I have not roasted a batch using the new thermometer yet due to the fact some things came up today where I was not in the house and as a result we didnt really drink much coffee today to use the beans we’ve already roasted leaving me nowhere to place the finished roast.  As a result I now have a 2 day rest on most of these beans that are in there.  Today I get to see if the probe will pickup any appropriate temperature readings that match up with what would be expected at First Crack and/or Second Crack or if it is simply not sensitive enough and is actually picking up the roaster air only.

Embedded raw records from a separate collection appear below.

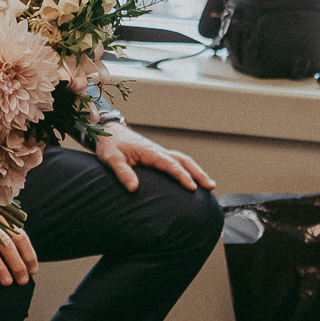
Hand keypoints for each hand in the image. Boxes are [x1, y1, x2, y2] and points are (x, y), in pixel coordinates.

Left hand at [95, 123, 214, 191]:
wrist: (108, 131)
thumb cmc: (110, 145)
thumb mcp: (111, 159)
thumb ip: (122, 172)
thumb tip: (134, 188)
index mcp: (149, 151)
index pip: (170, 164)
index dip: (182, 176)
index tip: (192, 187)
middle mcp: (157, 151)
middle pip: (183, 160)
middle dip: (198, 173)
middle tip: (211, 186)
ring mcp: (159, 152)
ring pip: (183, 160)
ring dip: (197, 171)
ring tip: (209, 185)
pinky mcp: (157, 155)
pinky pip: (177, 161)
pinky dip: (189, 169)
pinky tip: (194, 179)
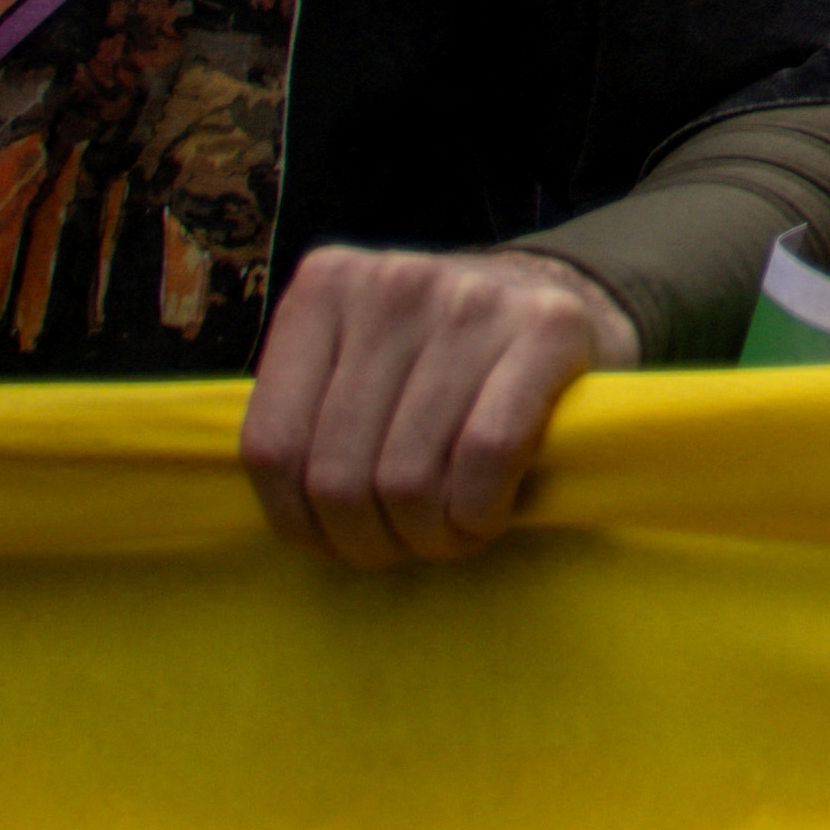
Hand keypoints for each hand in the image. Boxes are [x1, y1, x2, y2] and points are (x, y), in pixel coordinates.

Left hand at [235, 243, 634, 568]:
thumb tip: (294, 518)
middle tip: (402, 547)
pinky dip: (479, 510)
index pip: (272, 447)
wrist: (557, 297)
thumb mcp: (355, 358)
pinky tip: (486, 515)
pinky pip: (487, 454)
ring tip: (448, 534)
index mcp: (325, 287)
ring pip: (408, 477)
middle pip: (339, 475)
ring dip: (430, 537)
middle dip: (370, 541)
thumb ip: (310, 414)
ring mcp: (471, 299)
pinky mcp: (547, 327)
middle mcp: (392, 283)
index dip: (299, 524)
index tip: (334, 542)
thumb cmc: (438, 356)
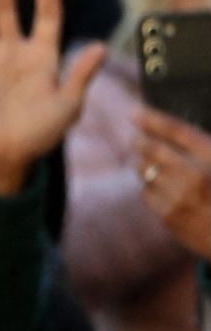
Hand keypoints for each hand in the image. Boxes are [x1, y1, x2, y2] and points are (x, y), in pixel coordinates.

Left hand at [131, 108, 210, 260]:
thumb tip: (150, 121)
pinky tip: (167, 194)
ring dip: (146, 168)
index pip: (179, 132)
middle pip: (153, 150)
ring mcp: (182, 198)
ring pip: (146, 172)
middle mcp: (198, 177)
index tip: (134, 114)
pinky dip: (152, 190)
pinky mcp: (169, 216)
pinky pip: (147, 194)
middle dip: (141, 143)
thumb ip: (192, 144)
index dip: (153, 120)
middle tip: (137, 140)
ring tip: (159, 172)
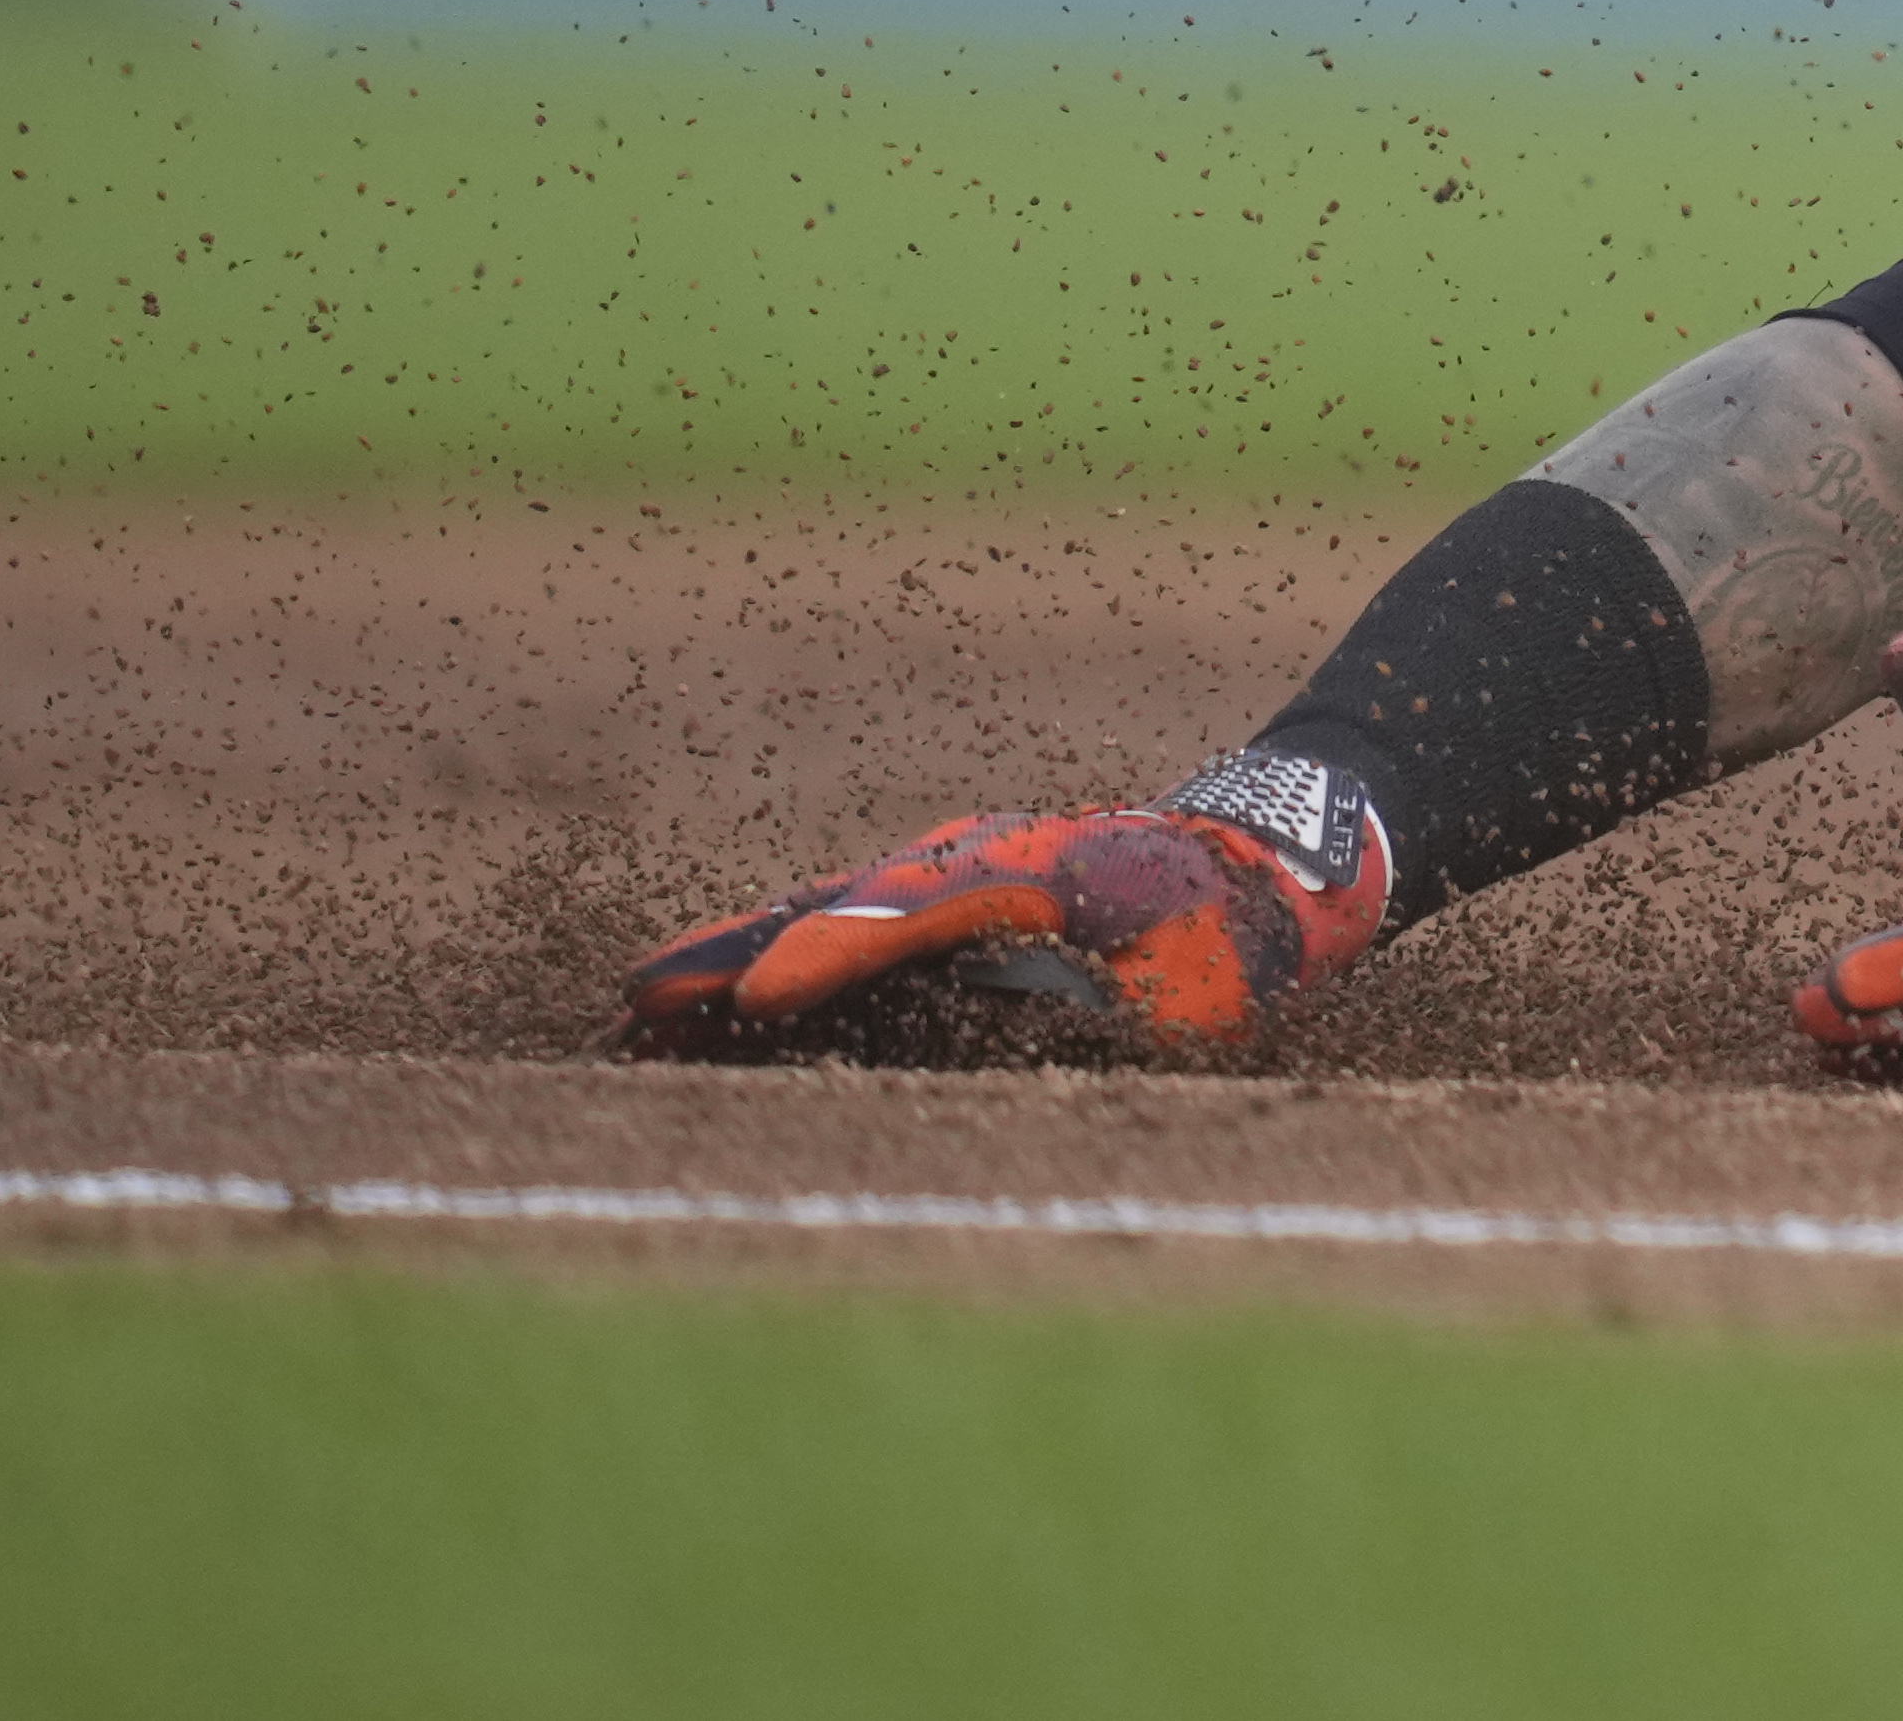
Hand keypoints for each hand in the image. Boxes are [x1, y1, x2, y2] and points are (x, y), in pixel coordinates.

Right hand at [619, 765, 1393, 1051]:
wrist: (1265, 854)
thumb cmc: (1232, 935)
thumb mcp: (1189, 990)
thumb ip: (1099, 1020)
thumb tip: (1011, 1047)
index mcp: (1033, 877)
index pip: (910, 916)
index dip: (830, 958)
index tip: (753, 997)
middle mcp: (975, 865)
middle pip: (834, 910)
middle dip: (735, 959)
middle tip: (636, 1007)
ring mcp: (954, 875)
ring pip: (822, 917)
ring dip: (733, 964)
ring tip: (636, 1013)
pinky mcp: (947, 902)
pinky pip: (844, 932)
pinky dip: (775, 964)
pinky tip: (712, 1009)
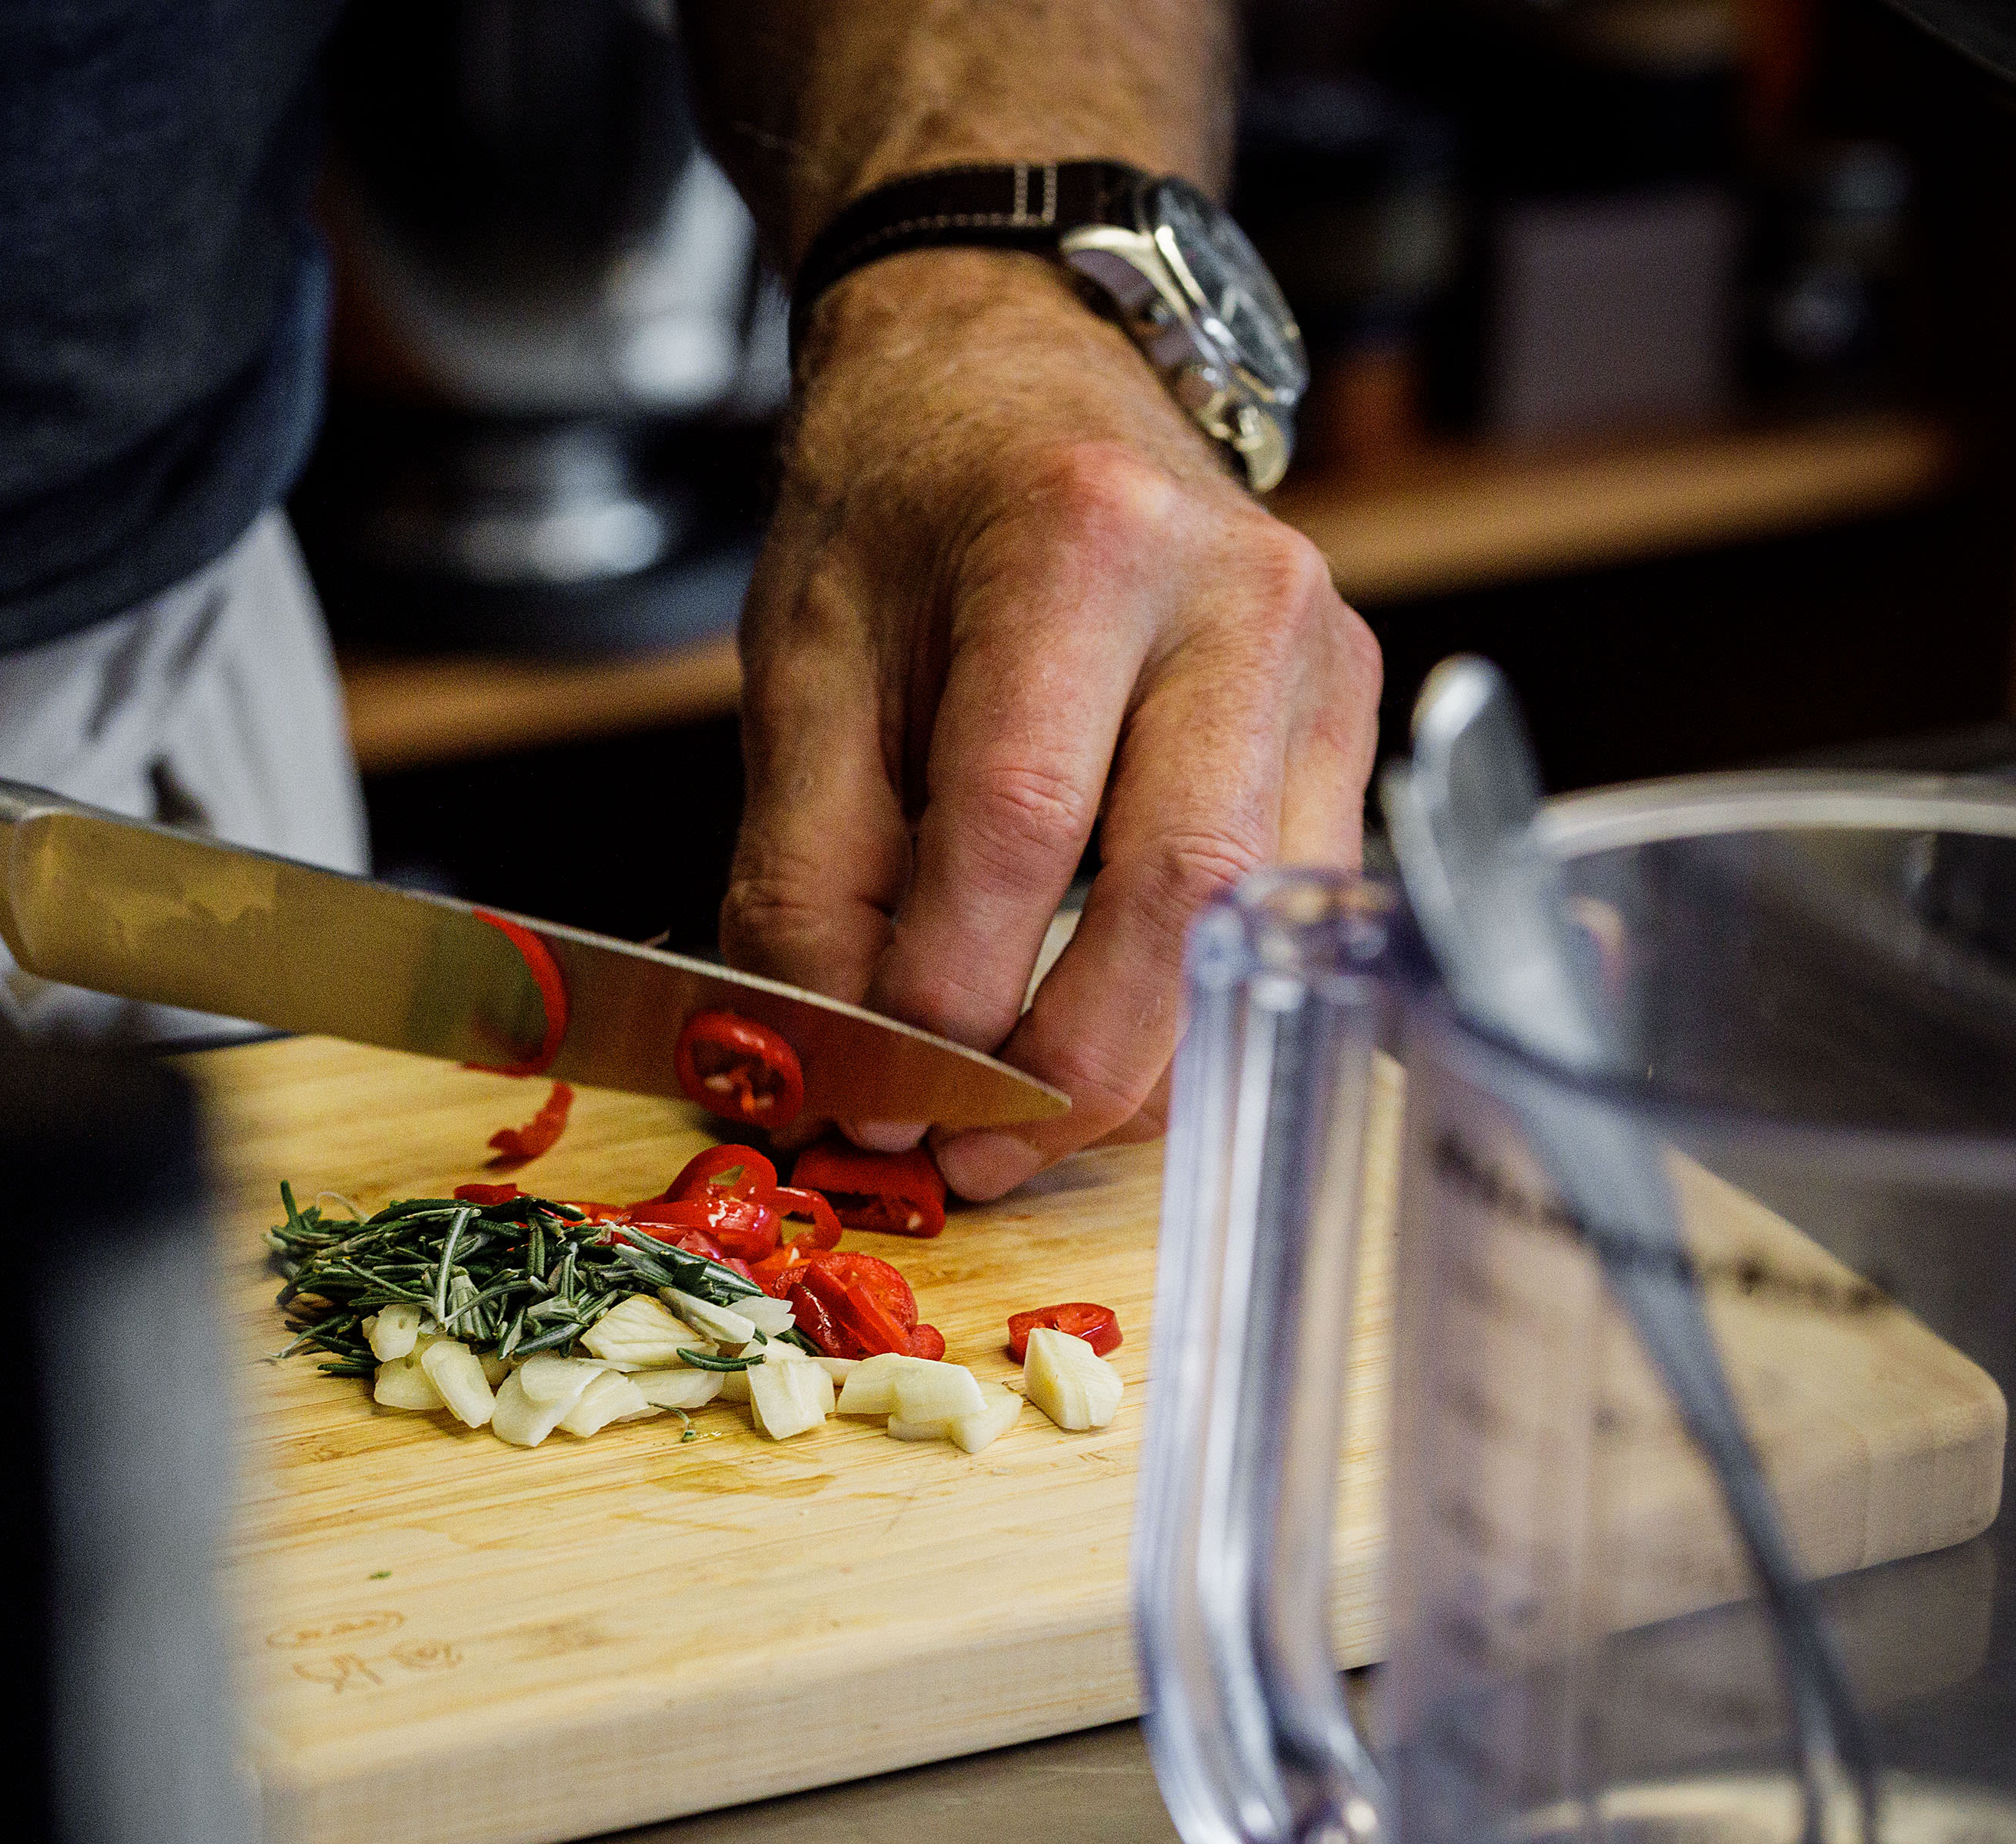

I have already attempted to run the roaster without beans for a brief time to inspect the temperature readings and see if there is any sort of ramp involved.  The temperatures did not seem to pass the mid 300s no matter what the setting while on high. Apparently with that level of airflow (if things are working with the sensor)  the heating elements needs to have back pressure from the beans in the roaster to reach the 400s.  As a result if running too small of a batch it will likely not roast properly thus never reaching a high enough temperature like too much beans could result in too high of a temperature being applied.  With the use of the Atmel processor and that possible NTC Thermistor Diode it probably means that the heater will cut out to not result in an overheat situation temperature wise BUT ultimately the beans in the roaster will probably burn without enough movement.

FYI the Atmel datasheet HERE shows that the processor has interrupt capabilties.  The buttons seem to be wired to two of the pins that have interrupt capabilties.  Due to there not being any chips to buffer the button pressing it would be my guess that the program made any pressing of Up/Downl to be an interrupt to the existing programming.  It seems to be part of the “Analog Comparator” which treats the status of two pins as a logical on/off.  If you press up it counts that button as pressed (1 or on) to the other button (down) as not pressed (0 or off).  It compares the two settings and initiates an interrupt.  As a result whatever signals being received for fan or heat control would be interrupted resulting in a “drop” to a minimum level that we are seeing.  This interrupt stops normal interpretation of the voltage in/out on the other ports and triggers a counter to go up or down.  There is circuitry built in apparently to do limited “debouncing” which is why holding the button does not make it continue to go up or down.  With the use of more expensive complex circuitry the variation in speed that we see would go away but due to cost savings this is a side effect.  The only way to eliminate such a pause is to use a different controller than the Atmel or potentially include extra chips to handle these changes.  The length of the pause is directly related to how quickly you can trigger the button.  I would suspect if you had “two bare wires” instead of the push button and you quickly tapped them together rapidly the up/down reaction would not be noticeable.  Due to the type of button used there is a long “click” in the button that makes the interrupt obvious.  The faster the contact and release of the button the shorter the interrupt allowing the circuit to continue on as programmed.